=== PROBLEM TO WORK ON ===
An exact copy of all records is expected, minus the images.

=== DATASET CONTENT ===
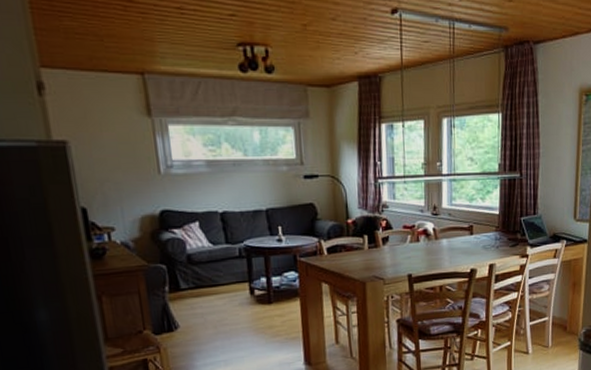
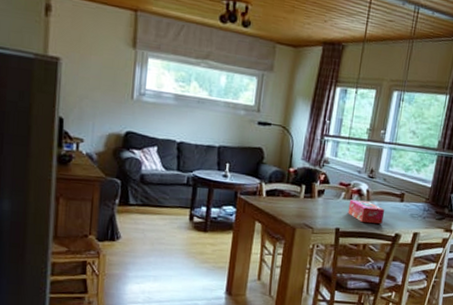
tissue box: none [417,240,456,264] -> present [348,199,385,224]

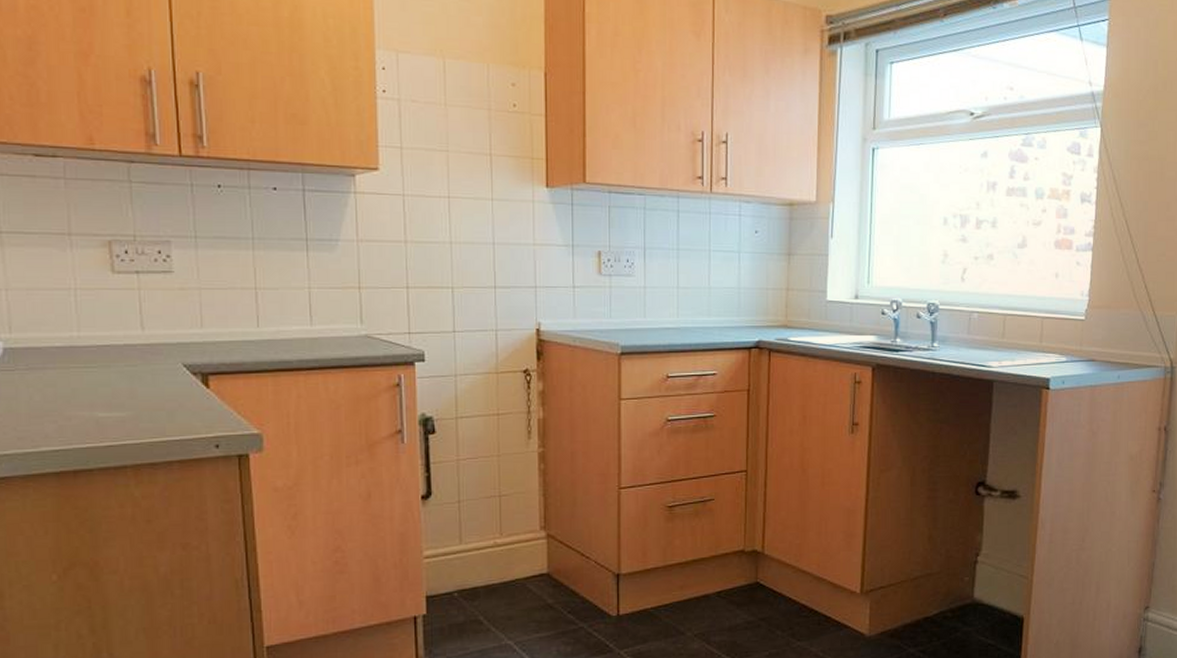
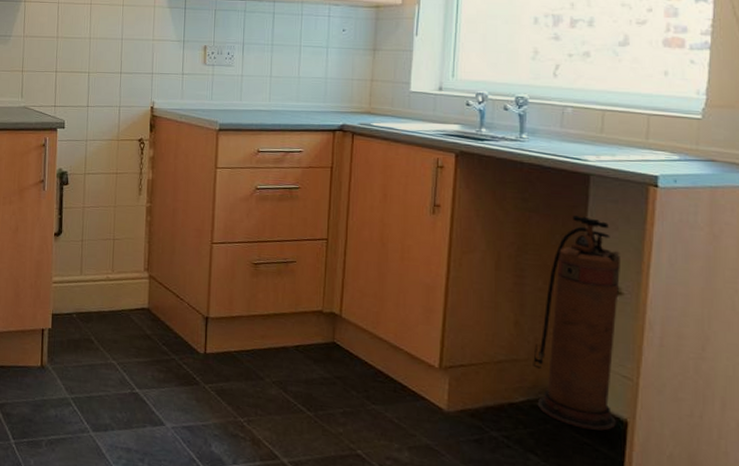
fire extinguisher: none [945,423,1018,631] -> present [533,216,620,431]

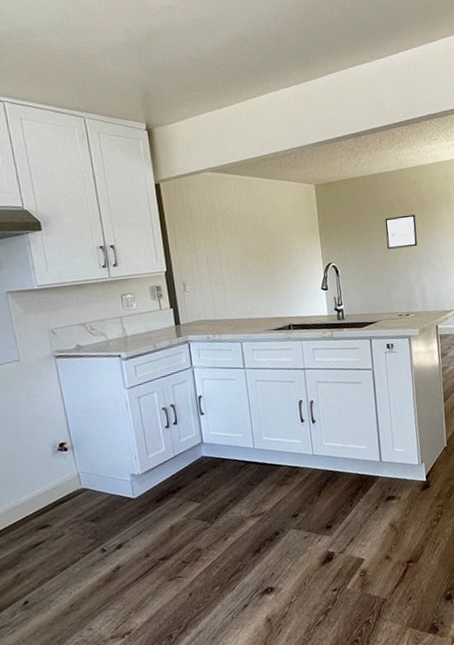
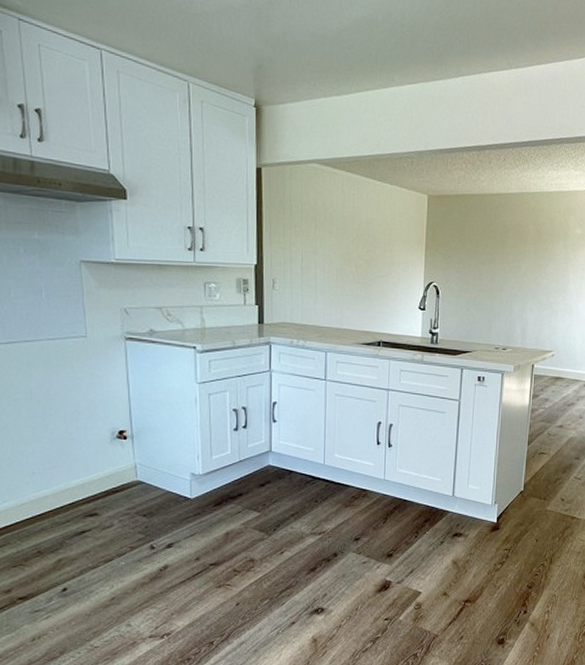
wall art: present [385,214,418,249] -> none [495,243,529,278]

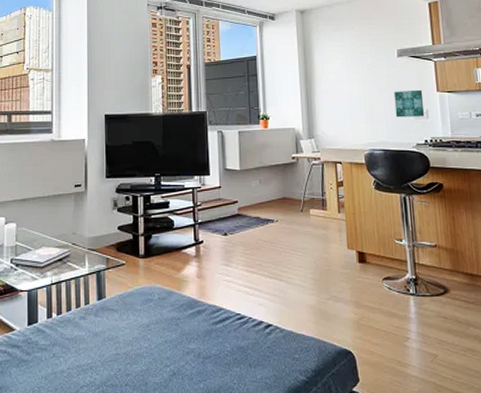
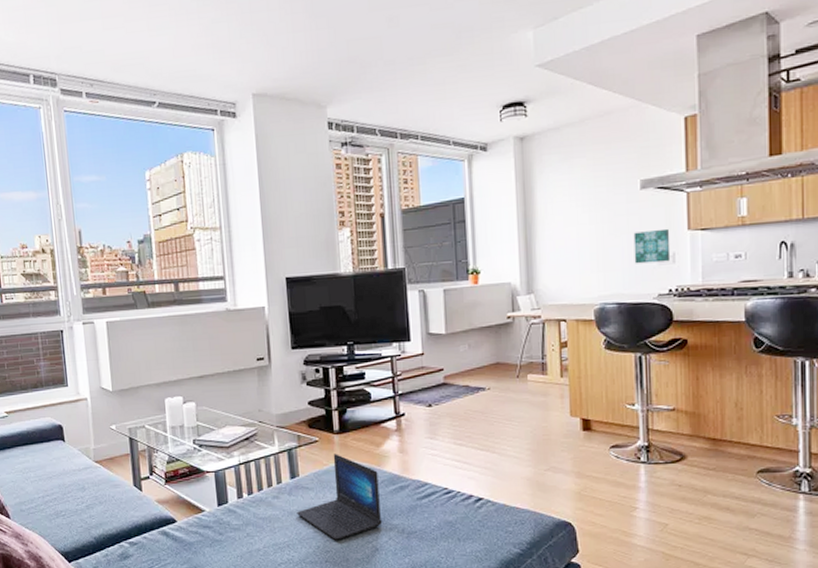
laptop: none [101,277,180,364] -> present [297,454,383,541]

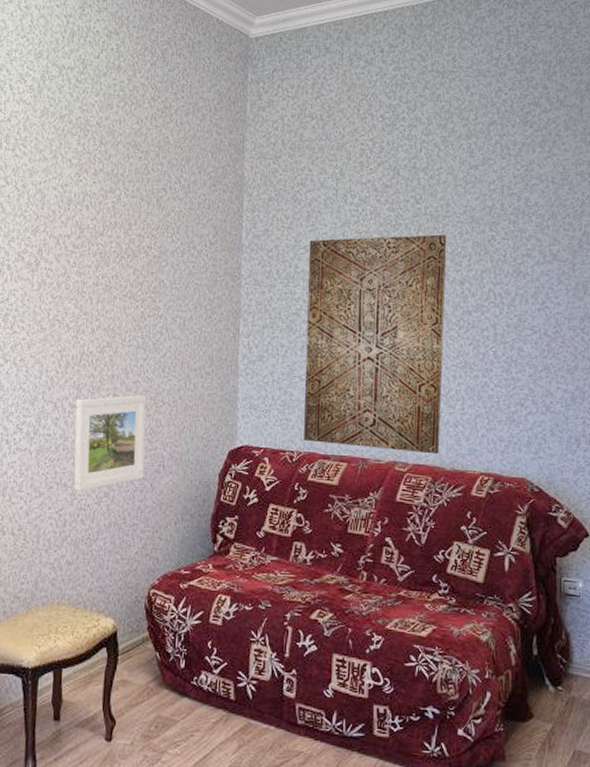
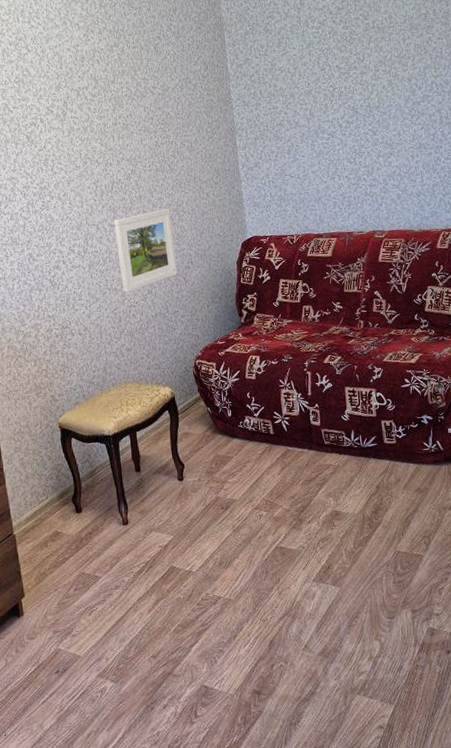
wall art: present [303,234,447,455] -> none [283,42,408,225]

=== REPLY ===
tissue box: none [417,240,456,264] -> present [348,199,385,224]

fire extinguisher: none [945,423,1018,631] -> present [533,216,620,431]

wall art: present [385,214,418,249] -> none [495,243,529,278]

laptop: none [101,277,180,364] -> present [297,454,383,541]

wall art: present [303,234,447,455] -> none [283,42,408,225]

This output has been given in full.